Miscarriage Counseling Tips & Advice

Miscarriage Counseling Tips & Advice

Article Source: By Doug Brunk at the OBGYN News Network

“It’s not your fault.”

Family physicians should relay those words of assurance to patients who present to them with early pregnancy loss, according to Dr. Linda Prine.

“In busy emergency rooms, that’s rarely the kind of thing an ER doc is going to have time to sit down and discuss with the patient,” said Dr. Prine, women’s health director of the Institute for Family Health in New York. “They’re trying to make a diagnosis and move the patient on. Here you often have a woman who’s already thinking about what color she’s going to paint the bedroom, or buying a baby crib, or a stroller. This feels like a tragic loss to her. It needs to be explained gently as a natural process and some time taken for understanding. Her partner also needs to hear that it wasn’t her fault or his fault. It wasn’t the sex they had, the snow she shoveled – all of the things that start to go through a woman’s mind to blame herself.”

Risk factors for miscarriage include advanced age or very young age, having prior miscarriages, smoking, cocaine use, and fever or infection. Contrary to myth, air travel does not cause miscarriage, she continued, and blunt abdominal trauma, contraceptive use, exercise, the human papillomavirus vaccine, previous abortions, and sexual activity are also not to blame.

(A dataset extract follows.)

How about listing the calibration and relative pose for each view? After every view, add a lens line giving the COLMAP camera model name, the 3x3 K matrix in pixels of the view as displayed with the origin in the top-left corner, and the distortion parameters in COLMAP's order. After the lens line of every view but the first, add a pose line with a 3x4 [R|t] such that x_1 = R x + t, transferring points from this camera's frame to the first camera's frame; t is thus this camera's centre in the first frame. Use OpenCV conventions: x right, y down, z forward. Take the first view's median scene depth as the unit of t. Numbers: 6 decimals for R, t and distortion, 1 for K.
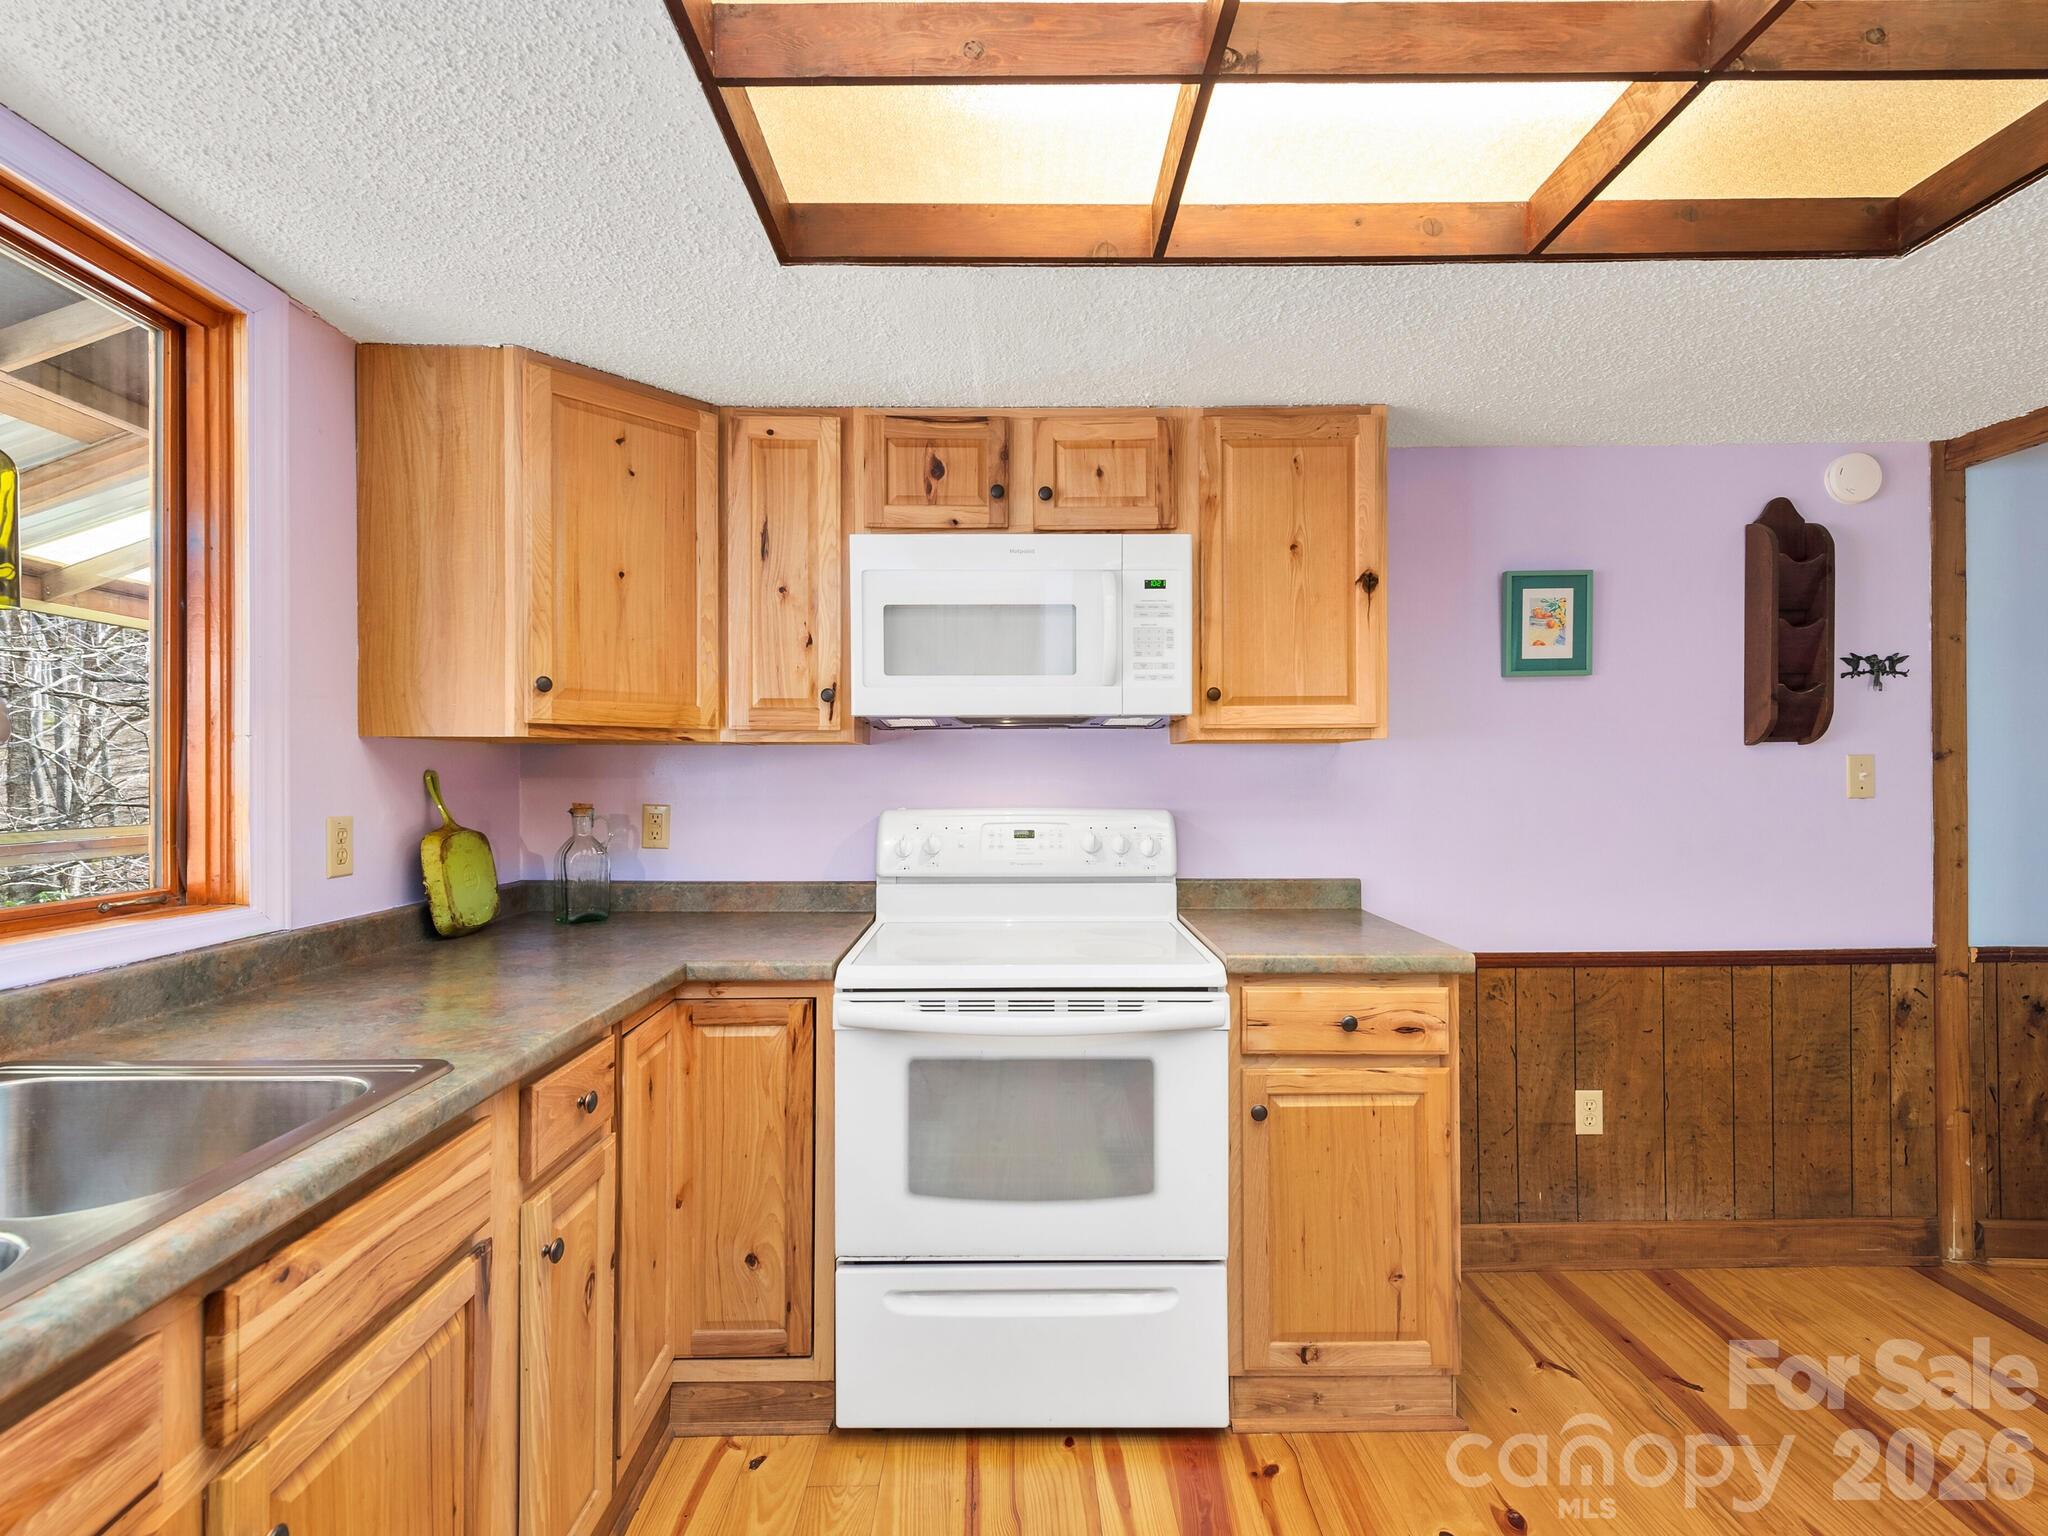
lens RADIAL K [[948.8, 0, 1021.4], [0, 948.8, 777.7], [0, 0, 1]] dist [0.017446, -0.000086]
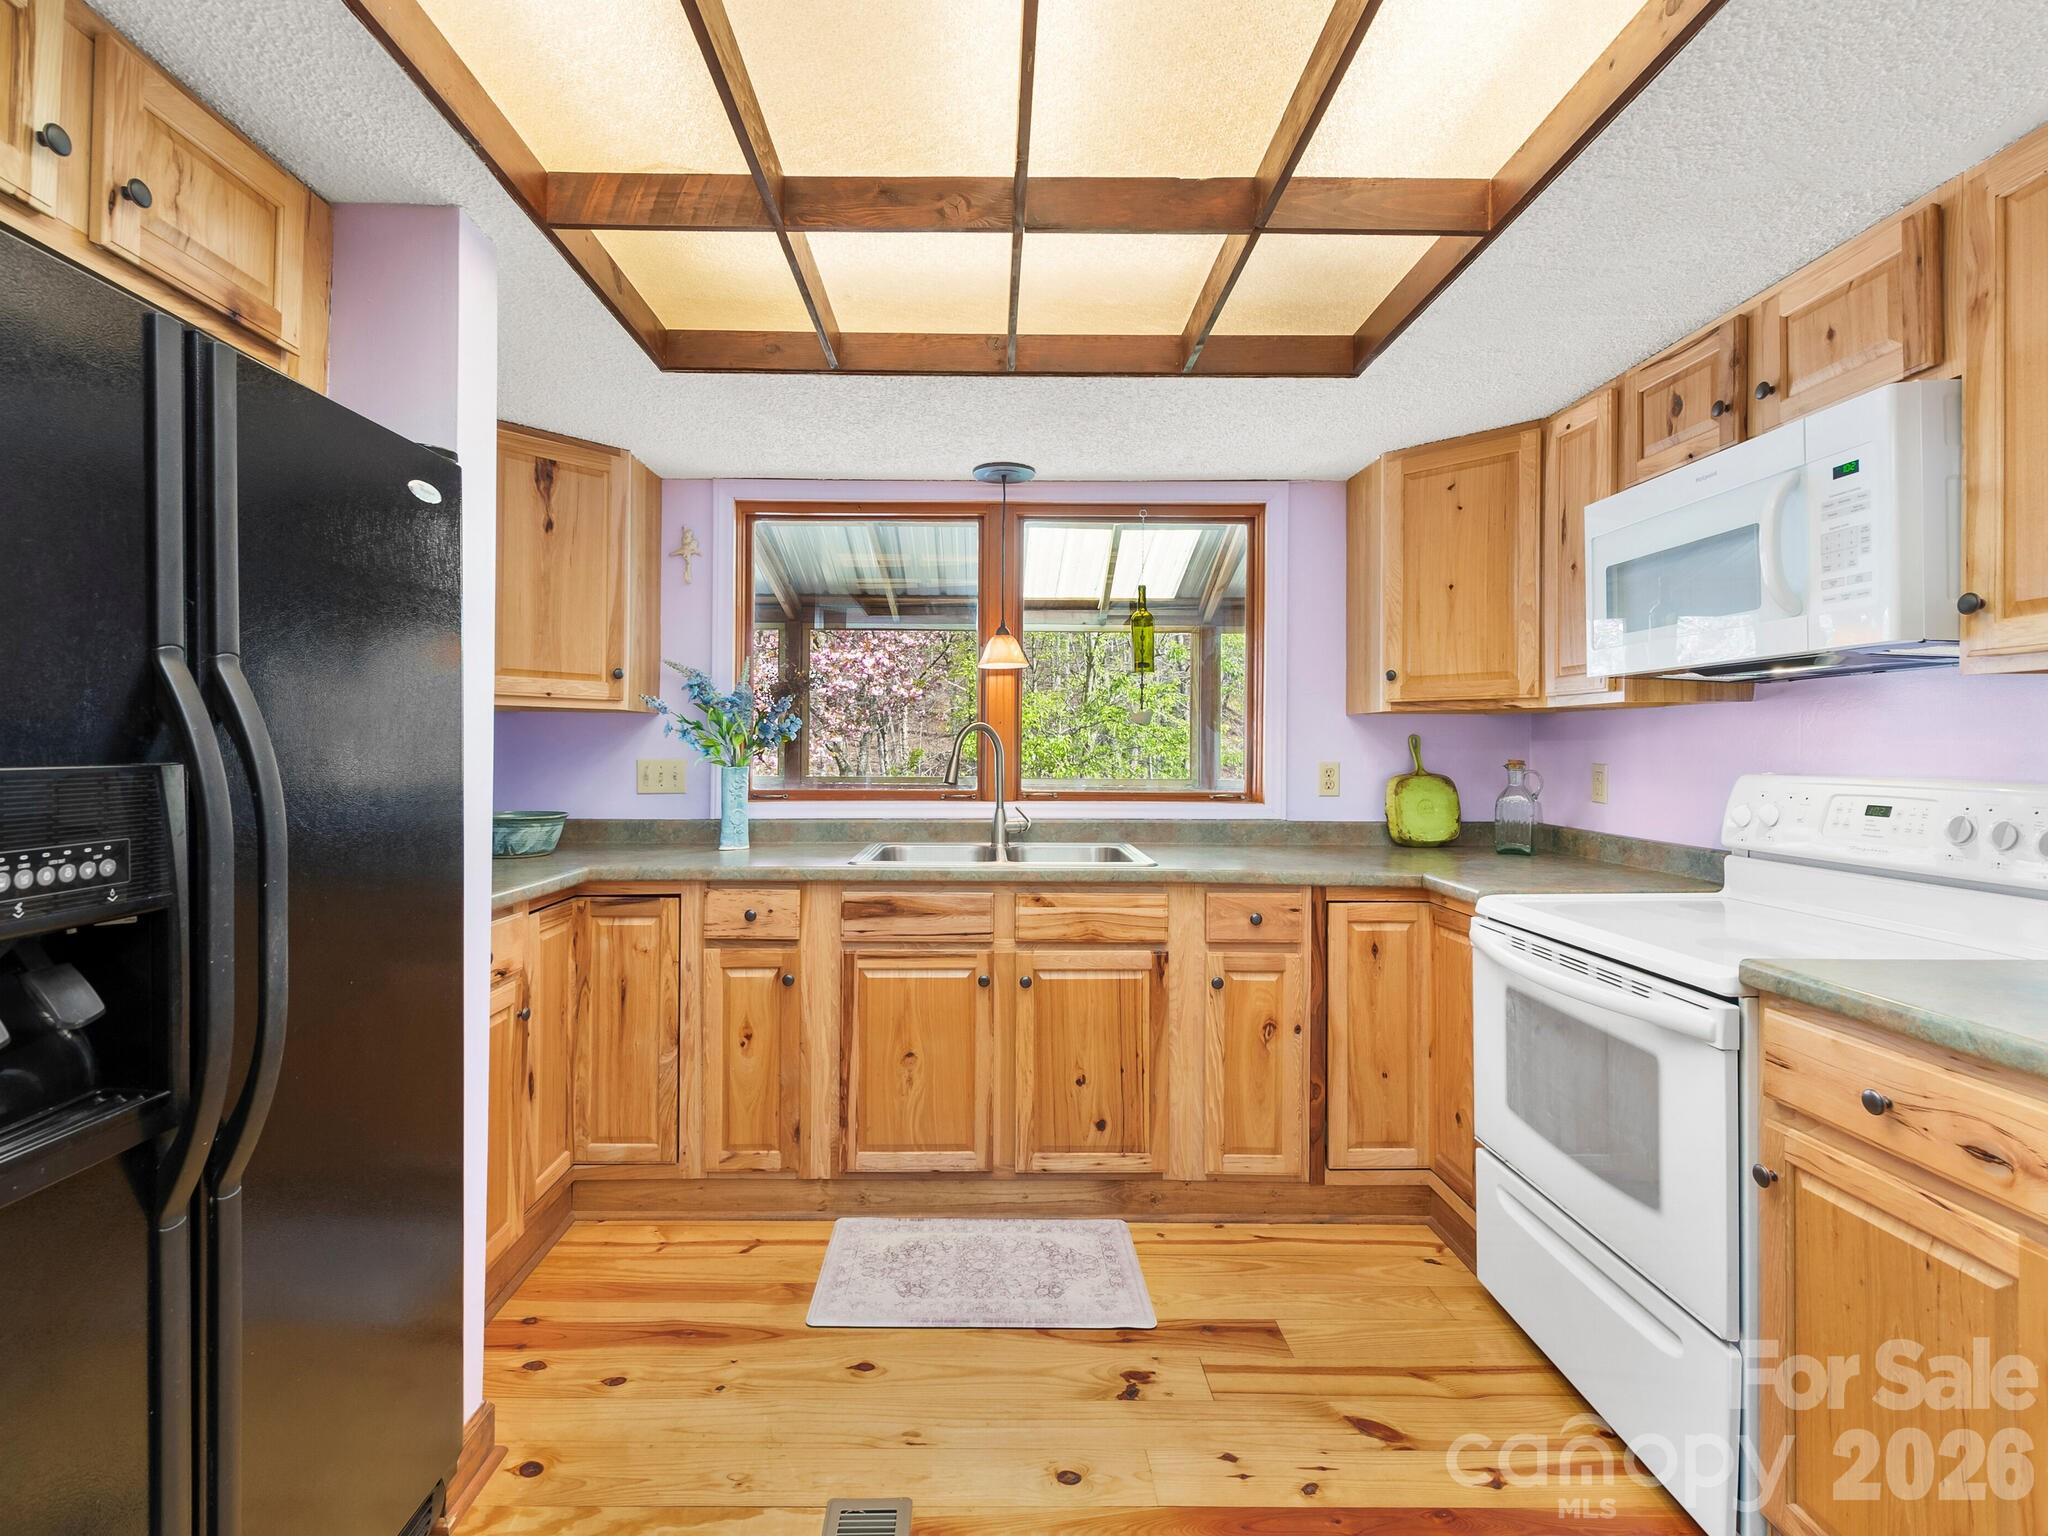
lens RADIAL K [[1016.7, 0, 1021.5], [0, 1016.7, 749.0], [0, 0, 1]] dist [0.017581, -0.000911]
pose [[0.009729, 0.002178, -0.999950, 0.964028], [-0.003937, 0.999990, 0.002140, 0.013500], [0.999945, 0.003916, 0.009737, 0.368569]]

Options for miscarriage include expectant management, medication management, and an aspiration procedure. “The patient should be involved in the decision making here,” Dr. Prine said at the annual meeting of the American Academy of Family Physicians. “When the women are involved, their mental health outcomes are better. Family physicians are best suited to work through these events with our patients.”

The potential risks of expectant management are rare but include infection, the need for emergent uterine aspiration, and bleeding or the need for blood transfusion. The benefits of expectant management include “avoiding the risks, though rare, that can happen with instrumentation such as perforation, introducing infection, or bleeding from a procedure that’s done too vigorously,” she noted.

Fever with a tender uterus is a contraindication for expectant management. Incomplete abortions are more likely to have successful expectant management than are fetal demises or anembryonic pregnancies (at day 49, a success rate of 91% vs. 76% and 66%, respectively). “There’s no outside limit for how long you can wait for expectant management,” Dr. Prine said. “Usually the woman is not going to want to wait for weeks and weeks, and that becomes the patient-centered limiting factor. How heavy can the bleeding get before she should start to worry about it? If she’s bleeding through two pads an hour for 2 hours back to back, she should call us, though this is rare.”

For medical management of an early pregnancy loss, a common protocol involves 800 mcg misoprostol administered vaginally or buccally and repeated in 24 hours if the abortion is incomplete, with vacuum aspiration on day 8 if still incomplete. “Alternative oral regimens cause more GI side effects,” Dr. Prine said. Side effects of misoprostol are bleeding, cramping, fever and/or chills, nausea and vomiting, and diarrhea. Misoprostol treatment is safest when used 10 weeks or less after an ultrasound exam confirming the pregnancy loss. “Rule out ectopic pregnancy because the medical treatment for ectopic pregnancy differs from miscarriage treatment,” she said. Testing may include an ultrasound, an rh factor screen, hematocrit assessment, and measurement of the serum human chorionic gonadotropin level.